3 thoughts on “Paint By Numbers”

  1. Michael…I enjoyed reading your ‘paint by the numbers’ post. Perhaps this is something you can cover during your new student orientation series.

    Would you mind if I forward this post to my current student group?

    -john

  2. Dave Grohl (a musician I deeply admire for the reason I’m about to share) has a really great outlook on artistry from a (real) musician’s perspective:

    “When I think about kids watching a TV show like American Idol or The Voice, then they think, ‘Oh, OK, that’s how you become a musician, you stand in line for eight fucking hours with 800 people at a convention center and… then you sing your heart out for someone and then they tell you it’s not fuckin’ good enough.’ Can you imagine?” he implores. “It’s destroying the next generation of musicians! Musicians should go to a yard sale and buy and old fucking drum set and get in their garage and just suck. And get their friends to come in and they’ll suck, too.

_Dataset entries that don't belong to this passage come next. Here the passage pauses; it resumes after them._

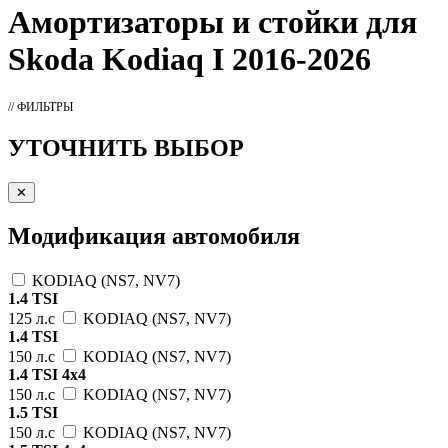
Амортизаторы
и стойки для
Skoda Kodiaq I 2016-2026
// ФИЛЬТРЫ
УТОЧНИТЬ ВЫБОР
✕
Модификация автомобиля
KODIAQ (NS7, NV7)
1.4 TSI
125 л.с
KODIAQ (NS7, NV7)
1.4 TSI
150 л.с
KODIAQ (NS7, NV7)
1.4 TSI 4x4
150 л.с
KODIAQ (NS7, NV7)
1.5 TSI
150 л.с
KODIAQ (NS7, NV7)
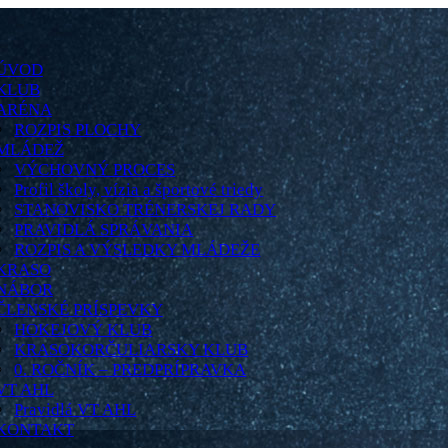
ÚVOD
KLUB
ARÉNA
ROZPIS PLOCHY
MLÁDEŽ
VÝCHOVNÝ PROCES
Profil školy, vízia a športové triedy
STANOVISKO TRÉNERSKEJ RADY
PRAVIDLÁ SPRÁVANIA
ROZPIS A VÝSLEDKY MLÁDEŽE
KRASO
NÁBOR
ČLENSKÉ PRÍSPEVKY
HOKEJOVÝ KLUB
KRASOKORČULIARSKY KLUB
0. ROČNÍK – PREDPRÍPRAVKA
VT AHL
Pravidlá VT AHL
KONTAKT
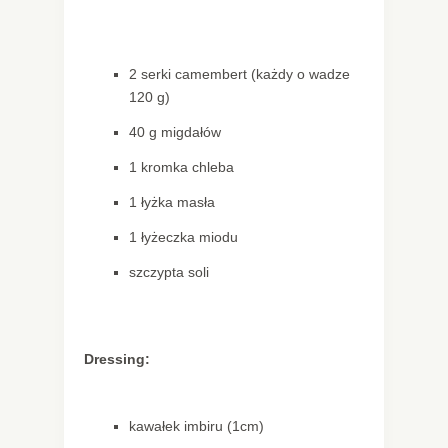
2 serki camembert (każdy o wadze
120 g)
40 g migdałów
1 kromka chleba
1 łyżka masła
1 łyżeczka miodu
szczypta soli
Dressing:
kawałek imbiru (1cm)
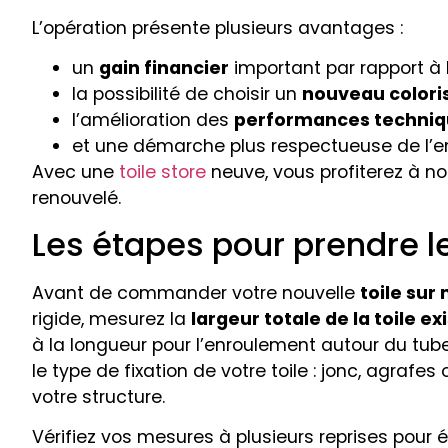
L’opération présente plusieurs avantages :
un
gain financier
important par rapport à 
la possibilité de choisir un
nouveau coloris
l’amélioration des
performances techniq
et une démarche plus respectueuse de l’e
Avec une
toile store
neuve, vous profiterez à no
renouvelé.
Les étapes pour prendre 
Avant de commander votre nouvelle
toile sur
rigide, mesurez la
largeur totale de la toile ex
à la longueur pour l’enroulement autour du tu
le type de fixation de votre toile : jonc, agra
votre structure.
Vérifiez vos mesures à plusieurs reprises pour é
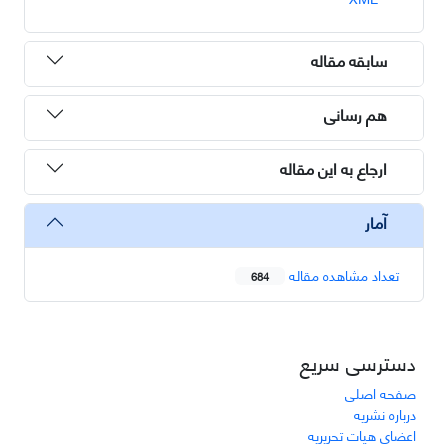
سابقه مقاله
هم رسانی
ارجاع به این مقاله
آمار
تعداد مشاهده مقاله
684
دسترسی سریع
صفحه اصلی
درباره نشریه
اعضای هیات تحریریه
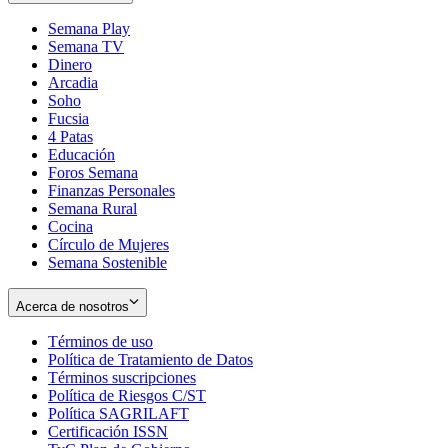
Semana Play
Semana TV
Dinero
Arcadia
Soho
Opens
Fucsia
in
Opens
4 Patas
new
in
Educación
window
new
Foros Semana
window
Finanzas Personales
Semana Rural
Cocina
Círculo de Mujeres
Semana Sostenible
Acerca de nosotros
Términos de uso
Opens
Política de Tratamiento de Datos
in
Opens
Términos suscripciones
new
Opens
in
Política de Riesgos C/ST
window
in
Opens
new
Política SAGRILAFT
Opens
new
in
window
Certificación ISSN
Opens
in
window
new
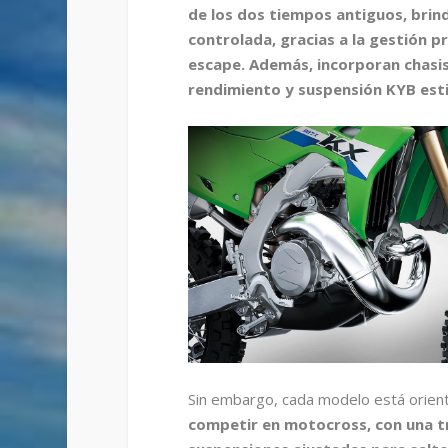
de los dos tiempos antiguos, brin
controlada, gracias a la gestión pr
escape. Además, incorporan chasis 
rendimiento y suspensión KYB esti
Sin embargo, cada modelo está orienta
competir en motocross, con una tr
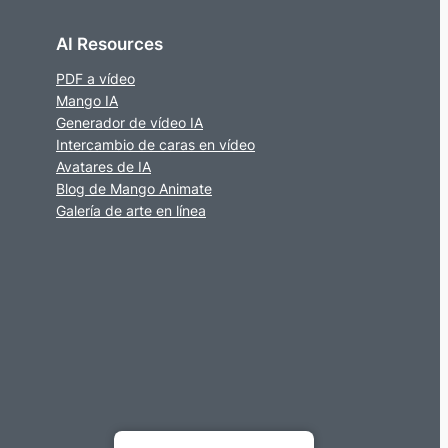
AI Resources
PDF a vídeo
Mango IA
Generador de vídeo IA
Intercambio de caras en vídeo
Avatares de IA
Blog de Mango Animate
Galería de arte en línea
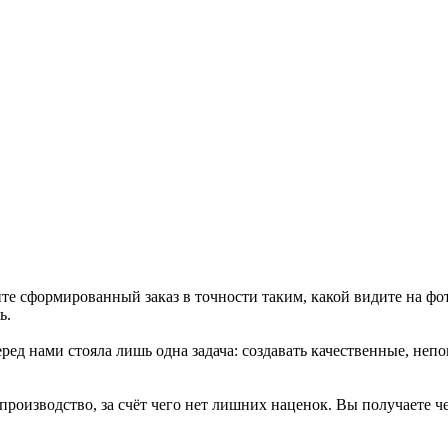
те сформированный заказ в точности таким, какой видите на фо
ь.
ед нами стояла лишь одна задача: создавать качественные, неп
 производство, за счёт чего нет лишних наценок. Вы получаете 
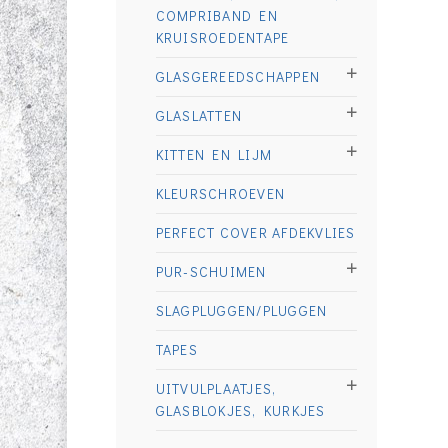
COMPRIBAND EN
KRUISROEDENTAPE
GLASGEREEDSCHAPPEN
GLASLATTEN
KITTEN EN LIJM
KLEURSCHROEVEN
PERFECT COVER AFDEKVLIES
PUR-SCHUIMEN
SLAGPLUGGEN/PLUGGEN
TAPES
UITVULPLAATJES,
GLASBLOKJES, KURKJES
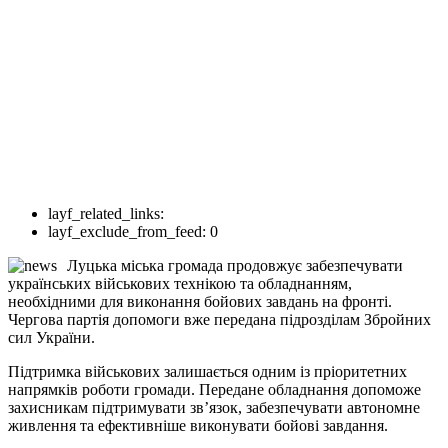
layf_related_links:
layf_exclude_from_feed:
0
Луцька міська громада продовжує забезпечувати
українських військових технікою та обладнанням,
необхідними для виконання бойових завдань на фронті.
Чергова партія допомоги вже передана підрозділам Збройних
сил України.
Підтримка військових залишається одним із пріоритетних
напрямків роботи громади. Передане обладнання допоможе
захисникам підтримувати зв’язок, забезпечувати автономне
живлення та ефективніше виконувати бойові завдання.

And then they’ll fucking start playing and they’ll have the best time they’ve ever had in their lives and then all of a sudden they’ll become Nirvana. Because that’s exactly what happened with Nirvana. Just a bunch of guys that had some shitty old instruments and they got together and started playing some noisy-ass shit, and they became the biggest band in the world. That can happen again! You don’t need a fucking computer or the internet or The Voice or American Idol.”

    I’d say playing an active role in the journey from “pure suck” to “brilliance” is the most rewarding. There’s just something about conquering laziness that makes me feel like I’m capable of anything else…also, everyone gets 15 minutes these days; I think the real accomplishment is “longevity.” Van Gogh is admired and revered – Van Gogh By Numbers is sitting in a landfill.